Throughout the entries below, report every line where "minor" is found.
[INFORMATION SUPPLIED — start]
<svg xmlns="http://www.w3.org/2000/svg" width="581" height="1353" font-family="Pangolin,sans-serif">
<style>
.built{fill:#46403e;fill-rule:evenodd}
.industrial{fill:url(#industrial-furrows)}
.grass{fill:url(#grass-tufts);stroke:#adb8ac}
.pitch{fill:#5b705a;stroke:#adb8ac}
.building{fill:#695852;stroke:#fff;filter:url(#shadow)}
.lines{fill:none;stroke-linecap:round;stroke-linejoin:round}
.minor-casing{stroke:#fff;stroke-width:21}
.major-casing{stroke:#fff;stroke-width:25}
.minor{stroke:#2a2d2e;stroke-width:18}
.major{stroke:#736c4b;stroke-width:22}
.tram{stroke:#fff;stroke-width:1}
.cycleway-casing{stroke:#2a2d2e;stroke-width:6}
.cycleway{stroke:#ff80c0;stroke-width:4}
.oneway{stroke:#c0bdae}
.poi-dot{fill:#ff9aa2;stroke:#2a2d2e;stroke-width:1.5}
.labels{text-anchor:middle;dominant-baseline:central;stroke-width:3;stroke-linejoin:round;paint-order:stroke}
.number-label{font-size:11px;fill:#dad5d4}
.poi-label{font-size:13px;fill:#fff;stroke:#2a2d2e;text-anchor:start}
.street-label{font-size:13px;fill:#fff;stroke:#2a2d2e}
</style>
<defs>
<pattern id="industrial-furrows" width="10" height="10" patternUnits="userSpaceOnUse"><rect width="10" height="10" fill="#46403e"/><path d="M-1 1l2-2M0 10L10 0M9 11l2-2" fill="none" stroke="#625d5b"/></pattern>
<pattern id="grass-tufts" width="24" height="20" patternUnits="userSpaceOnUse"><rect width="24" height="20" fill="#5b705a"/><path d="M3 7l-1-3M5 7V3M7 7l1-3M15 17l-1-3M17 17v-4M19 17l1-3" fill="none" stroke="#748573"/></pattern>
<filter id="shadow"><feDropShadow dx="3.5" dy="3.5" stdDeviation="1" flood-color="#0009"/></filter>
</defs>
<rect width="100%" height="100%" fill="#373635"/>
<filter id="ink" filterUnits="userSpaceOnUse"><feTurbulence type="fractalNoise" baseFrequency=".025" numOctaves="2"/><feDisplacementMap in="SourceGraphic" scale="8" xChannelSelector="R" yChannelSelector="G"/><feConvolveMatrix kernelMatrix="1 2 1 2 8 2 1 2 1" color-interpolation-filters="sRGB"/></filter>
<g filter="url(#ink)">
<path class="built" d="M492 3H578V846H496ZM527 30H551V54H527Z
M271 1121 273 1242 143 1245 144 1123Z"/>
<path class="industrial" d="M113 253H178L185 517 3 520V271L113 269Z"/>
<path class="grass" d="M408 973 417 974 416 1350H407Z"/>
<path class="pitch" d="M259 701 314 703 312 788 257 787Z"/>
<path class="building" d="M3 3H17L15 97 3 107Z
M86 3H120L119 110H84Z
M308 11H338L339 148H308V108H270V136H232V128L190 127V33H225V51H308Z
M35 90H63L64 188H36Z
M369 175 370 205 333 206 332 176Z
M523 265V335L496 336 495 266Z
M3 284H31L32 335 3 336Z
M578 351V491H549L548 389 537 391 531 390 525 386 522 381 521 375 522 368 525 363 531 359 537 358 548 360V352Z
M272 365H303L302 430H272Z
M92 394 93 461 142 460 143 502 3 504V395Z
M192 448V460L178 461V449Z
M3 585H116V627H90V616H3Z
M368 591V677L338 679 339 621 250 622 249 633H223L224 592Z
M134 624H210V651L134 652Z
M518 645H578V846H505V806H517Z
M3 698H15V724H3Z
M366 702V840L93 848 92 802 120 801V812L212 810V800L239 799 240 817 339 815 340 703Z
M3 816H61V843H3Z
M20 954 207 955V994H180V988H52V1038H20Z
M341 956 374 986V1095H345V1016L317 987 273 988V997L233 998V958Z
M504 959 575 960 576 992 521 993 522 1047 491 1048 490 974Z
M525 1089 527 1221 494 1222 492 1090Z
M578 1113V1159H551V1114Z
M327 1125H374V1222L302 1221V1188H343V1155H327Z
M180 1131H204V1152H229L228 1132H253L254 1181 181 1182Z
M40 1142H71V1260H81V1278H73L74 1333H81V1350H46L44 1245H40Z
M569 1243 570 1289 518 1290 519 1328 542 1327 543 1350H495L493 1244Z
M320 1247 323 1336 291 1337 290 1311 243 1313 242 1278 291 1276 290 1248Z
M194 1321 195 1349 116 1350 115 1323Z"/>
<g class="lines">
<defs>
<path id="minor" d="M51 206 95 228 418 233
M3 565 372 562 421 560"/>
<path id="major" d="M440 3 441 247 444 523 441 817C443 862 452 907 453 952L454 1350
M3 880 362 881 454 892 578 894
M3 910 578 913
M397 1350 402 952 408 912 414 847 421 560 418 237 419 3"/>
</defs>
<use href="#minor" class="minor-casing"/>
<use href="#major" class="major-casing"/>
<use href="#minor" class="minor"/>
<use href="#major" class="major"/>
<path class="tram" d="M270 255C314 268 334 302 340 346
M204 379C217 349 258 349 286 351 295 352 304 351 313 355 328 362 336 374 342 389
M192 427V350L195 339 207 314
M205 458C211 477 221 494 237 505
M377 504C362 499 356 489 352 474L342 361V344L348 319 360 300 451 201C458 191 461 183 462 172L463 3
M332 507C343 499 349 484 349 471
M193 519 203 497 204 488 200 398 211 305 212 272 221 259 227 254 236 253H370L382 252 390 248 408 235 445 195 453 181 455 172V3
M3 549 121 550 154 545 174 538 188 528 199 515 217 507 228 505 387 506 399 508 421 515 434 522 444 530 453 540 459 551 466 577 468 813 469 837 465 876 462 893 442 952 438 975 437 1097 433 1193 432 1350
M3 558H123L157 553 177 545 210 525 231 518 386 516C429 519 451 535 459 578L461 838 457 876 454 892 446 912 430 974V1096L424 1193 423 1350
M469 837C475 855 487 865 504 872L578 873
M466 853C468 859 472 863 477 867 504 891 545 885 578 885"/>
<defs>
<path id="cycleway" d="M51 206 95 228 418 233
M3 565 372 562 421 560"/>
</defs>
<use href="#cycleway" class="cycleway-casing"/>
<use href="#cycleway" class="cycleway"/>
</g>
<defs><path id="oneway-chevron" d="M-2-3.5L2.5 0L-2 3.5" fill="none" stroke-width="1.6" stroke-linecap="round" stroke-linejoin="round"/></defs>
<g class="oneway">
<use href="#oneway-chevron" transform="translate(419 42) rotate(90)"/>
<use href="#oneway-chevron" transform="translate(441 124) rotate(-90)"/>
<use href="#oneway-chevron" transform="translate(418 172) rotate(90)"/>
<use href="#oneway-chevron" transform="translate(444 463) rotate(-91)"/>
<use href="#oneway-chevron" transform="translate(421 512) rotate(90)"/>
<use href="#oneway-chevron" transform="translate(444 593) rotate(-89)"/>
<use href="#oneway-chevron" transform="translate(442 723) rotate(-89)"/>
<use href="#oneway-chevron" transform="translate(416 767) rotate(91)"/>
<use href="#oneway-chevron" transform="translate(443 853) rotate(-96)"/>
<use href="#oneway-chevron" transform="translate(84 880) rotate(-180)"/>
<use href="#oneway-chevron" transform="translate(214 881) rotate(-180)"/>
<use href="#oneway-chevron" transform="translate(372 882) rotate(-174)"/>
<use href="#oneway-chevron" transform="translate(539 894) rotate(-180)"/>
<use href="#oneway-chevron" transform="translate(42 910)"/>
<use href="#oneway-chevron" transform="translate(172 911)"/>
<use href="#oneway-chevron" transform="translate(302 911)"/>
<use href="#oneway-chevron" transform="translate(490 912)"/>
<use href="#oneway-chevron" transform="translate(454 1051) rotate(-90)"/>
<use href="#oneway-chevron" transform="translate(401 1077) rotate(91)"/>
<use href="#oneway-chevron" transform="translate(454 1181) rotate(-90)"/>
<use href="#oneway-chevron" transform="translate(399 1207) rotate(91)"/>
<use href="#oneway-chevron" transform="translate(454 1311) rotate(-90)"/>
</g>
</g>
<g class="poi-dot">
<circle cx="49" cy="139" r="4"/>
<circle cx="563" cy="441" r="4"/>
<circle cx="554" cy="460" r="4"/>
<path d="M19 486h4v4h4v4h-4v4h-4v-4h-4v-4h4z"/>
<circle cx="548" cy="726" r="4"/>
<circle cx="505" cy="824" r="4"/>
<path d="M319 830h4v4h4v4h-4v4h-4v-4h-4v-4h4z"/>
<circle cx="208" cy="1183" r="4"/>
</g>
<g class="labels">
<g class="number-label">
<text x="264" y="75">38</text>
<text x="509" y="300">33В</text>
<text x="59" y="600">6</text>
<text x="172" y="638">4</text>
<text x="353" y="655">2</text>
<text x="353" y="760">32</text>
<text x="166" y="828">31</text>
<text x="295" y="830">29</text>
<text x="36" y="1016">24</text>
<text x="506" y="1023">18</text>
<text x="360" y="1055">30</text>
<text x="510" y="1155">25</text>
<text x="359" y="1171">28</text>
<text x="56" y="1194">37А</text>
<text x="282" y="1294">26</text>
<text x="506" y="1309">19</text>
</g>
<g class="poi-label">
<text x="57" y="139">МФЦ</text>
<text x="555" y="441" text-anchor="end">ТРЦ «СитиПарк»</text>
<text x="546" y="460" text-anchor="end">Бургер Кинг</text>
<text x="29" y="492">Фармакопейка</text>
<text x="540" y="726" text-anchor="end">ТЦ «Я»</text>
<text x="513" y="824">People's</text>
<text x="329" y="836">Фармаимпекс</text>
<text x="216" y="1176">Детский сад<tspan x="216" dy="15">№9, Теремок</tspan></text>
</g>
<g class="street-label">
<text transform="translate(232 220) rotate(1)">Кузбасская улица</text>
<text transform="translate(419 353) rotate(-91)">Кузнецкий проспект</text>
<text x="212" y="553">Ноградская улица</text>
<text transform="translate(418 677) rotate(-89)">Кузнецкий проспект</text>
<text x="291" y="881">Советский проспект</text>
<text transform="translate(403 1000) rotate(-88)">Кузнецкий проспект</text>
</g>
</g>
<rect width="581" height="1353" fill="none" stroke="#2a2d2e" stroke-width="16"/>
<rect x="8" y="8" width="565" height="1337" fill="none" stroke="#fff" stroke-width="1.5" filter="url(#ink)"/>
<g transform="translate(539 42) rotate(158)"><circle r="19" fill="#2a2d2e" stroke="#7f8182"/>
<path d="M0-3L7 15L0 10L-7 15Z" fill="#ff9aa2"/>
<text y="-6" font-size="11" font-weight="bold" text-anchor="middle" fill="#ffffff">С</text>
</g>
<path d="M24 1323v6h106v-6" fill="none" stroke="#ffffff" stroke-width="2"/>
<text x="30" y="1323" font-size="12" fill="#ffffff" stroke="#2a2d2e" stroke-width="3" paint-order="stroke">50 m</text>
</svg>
[INFORMATION SUPPLIED — finish]
### [ANSWER SPACE]
.minor-casing{stroke:#fff;stroke-width:21}
.minor{stroke:#2a2d2e;stroke-width:18}
<path id="minor" d="M51 206 95 228 418 233
<use href="#minor" class="minor-casing"/>
<use href="#minor" class="minor"/>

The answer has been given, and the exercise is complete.